In children, post-traumatic stress disorder (PTSD) may inhibit the function of a brain region associated with memory, according to a new study published online today in the Journal of Pediatric Psychiatry. In an effort to better understand how trauma may impact brain function in children, researchers at Stanford University School of Medicine and Lucile Packard Children’s Hospital recruited 27 children and adolescents, 16 of which had previously been diagnosed with PTSD, and 11 who were in the control group. Using functional magnetic resonance imaging (fMRI), researchers took brain scans of the study subjects while they were asked to complete simple memory tasks. As the trial progressed, they discovered that children with PTSD fared far worse on the memory tasks, and showed correspondingly less activity in the hippocampus, the region of the brain involved with creating, storing and processing memories.
During the study, subjects were asked to look at a list of words and attempt to remember them. Later, they were shown a new list of words, with many of the words from the initial list interspersed. While both groups of children began well, exhibiting similar levels of activity in the hippocampus when shown the initial list, as the task became more complicated, children with histories of trauma struggled to recall the words, and exhibited a reduction in activity in the hippocampus.

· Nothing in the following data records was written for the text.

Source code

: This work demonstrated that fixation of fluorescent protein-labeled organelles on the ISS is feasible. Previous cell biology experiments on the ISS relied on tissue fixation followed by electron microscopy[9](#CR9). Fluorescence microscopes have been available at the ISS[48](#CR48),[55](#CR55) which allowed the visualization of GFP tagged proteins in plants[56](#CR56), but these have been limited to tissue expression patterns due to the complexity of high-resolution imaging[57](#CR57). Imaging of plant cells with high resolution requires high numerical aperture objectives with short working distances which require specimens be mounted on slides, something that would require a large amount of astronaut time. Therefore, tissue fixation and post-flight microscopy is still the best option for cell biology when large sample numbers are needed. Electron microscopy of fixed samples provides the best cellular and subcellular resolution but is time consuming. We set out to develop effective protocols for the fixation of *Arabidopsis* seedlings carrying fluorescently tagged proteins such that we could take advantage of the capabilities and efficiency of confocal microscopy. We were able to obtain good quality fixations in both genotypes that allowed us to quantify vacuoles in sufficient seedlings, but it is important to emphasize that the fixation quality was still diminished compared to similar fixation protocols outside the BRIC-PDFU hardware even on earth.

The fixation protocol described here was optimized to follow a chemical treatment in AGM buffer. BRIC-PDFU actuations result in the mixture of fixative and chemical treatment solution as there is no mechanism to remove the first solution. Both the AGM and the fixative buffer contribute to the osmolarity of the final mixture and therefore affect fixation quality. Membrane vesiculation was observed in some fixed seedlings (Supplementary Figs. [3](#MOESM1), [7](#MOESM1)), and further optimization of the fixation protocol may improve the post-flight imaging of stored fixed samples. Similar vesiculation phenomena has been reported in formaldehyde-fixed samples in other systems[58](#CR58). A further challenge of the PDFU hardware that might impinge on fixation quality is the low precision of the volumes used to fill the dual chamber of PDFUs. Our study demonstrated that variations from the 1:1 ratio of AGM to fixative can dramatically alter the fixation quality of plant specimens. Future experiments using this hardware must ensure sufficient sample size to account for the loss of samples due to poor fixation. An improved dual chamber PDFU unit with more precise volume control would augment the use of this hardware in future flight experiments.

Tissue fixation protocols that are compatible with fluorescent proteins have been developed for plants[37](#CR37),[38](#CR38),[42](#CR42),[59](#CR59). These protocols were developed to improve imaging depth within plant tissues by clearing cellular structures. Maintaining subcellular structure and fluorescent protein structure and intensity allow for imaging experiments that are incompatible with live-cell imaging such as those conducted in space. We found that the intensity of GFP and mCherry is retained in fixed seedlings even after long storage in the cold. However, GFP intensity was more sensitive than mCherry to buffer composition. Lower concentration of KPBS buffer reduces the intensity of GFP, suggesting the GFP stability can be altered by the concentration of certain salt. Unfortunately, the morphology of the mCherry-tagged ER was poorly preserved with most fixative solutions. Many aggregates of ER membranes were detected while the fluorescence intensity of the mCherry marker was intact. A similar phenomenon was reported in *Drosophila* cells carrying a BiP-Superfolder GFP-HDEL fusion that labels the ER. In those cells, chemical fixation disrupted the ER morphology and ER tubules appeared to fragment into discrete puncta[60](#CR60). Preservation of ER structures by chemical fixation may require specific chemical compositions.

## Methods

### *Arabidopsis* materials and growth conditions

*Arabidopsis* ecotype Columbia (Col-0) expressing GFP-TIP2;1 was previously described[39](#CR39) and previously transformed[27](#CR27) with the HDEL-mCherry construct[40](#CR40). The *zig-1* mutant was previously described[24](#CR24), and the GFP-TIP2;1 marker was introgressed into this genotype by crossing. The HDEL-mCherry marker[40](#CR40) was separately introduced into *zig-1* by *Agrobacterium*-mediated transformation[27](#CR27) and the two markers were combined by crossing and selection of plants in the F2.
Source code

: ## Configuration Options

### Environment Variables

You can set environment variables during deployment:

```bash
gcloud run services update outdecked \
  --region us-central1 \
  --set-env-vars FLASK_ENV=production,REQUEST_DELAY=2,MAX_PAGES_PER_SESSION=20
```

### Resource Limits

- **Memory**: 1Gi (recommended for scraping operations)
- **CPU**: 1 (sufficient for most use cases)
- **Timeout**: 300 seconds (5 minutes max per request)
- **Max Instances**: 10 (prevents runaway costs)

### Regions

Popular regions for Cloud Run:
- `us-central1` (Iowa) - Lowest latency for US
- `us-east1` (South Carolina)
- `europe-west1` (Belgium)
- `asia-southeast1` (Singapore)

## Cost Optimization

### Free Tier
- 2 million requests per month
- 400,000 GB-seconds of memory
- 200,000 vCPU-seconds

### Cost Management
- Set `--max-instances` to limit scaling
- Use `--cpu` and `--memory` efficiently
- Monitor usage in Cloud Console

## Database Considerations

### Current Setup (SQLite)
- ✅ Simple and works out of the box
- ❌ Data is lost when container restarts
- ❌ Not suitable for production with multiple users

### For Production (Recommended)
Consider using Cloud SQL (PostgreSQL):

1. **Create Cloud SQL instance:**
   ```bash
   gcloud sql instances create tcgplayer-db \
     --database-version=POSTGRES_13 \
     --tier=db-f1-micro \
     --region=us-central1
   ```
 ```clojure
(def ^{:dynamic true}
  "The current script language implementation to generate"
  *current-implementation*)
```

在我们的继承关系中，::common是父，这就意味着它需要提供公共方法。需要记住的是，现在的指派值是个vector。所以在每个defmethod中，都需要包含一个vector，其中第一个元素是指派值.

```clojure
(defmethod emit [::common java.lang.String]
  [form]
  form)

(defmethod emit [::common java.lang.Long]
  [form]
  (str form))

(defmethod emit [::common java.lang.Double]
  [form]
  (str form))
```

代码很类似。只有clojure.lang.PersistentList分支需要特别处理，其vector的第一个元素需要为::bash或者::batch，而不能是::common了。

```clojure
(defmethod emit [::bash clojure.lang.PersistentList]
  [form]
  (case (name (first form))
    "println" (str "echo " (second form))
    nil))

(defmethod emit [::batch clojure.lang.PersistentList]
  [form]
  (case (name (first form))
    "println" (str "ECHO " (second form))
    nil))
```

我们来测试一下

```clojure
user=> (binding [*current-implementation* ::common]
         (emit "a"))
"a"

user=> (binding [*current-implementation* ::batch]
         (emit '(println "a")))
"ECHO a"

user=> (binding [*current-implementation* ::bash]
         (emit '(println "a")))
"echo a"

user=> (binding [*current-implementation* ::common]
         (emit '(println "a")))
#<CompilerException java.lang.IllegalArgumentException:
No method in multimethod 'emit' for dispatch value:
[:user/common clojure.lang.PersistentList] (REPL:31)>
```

What’s more, subjects who in the past had demonstrated the PTSD symptoms that psychologists refer to as avoidance and numbing—which include a sense of isolation, the inability to recall the traumatic event and an overall lack of demonstrable emotion—performed the worst on the memory tasks and showed the lowest levels of activity in the hippocampus.
Early intervention is key to prevent more long-term developmental problems related to PTSD, researchers say, and these findings may help physicians and psychologists develop future treatment regimes. Not only that, but researchers also hope these findings may help parents of children with PTSD to better understand what drives their child’s behavior. A better understanding of the impact of trauma on brain function, they hope, may help them to avoid feeling hurt or taking offense when a child stonewalls, or seems to hold back emotion from the very person trying to help.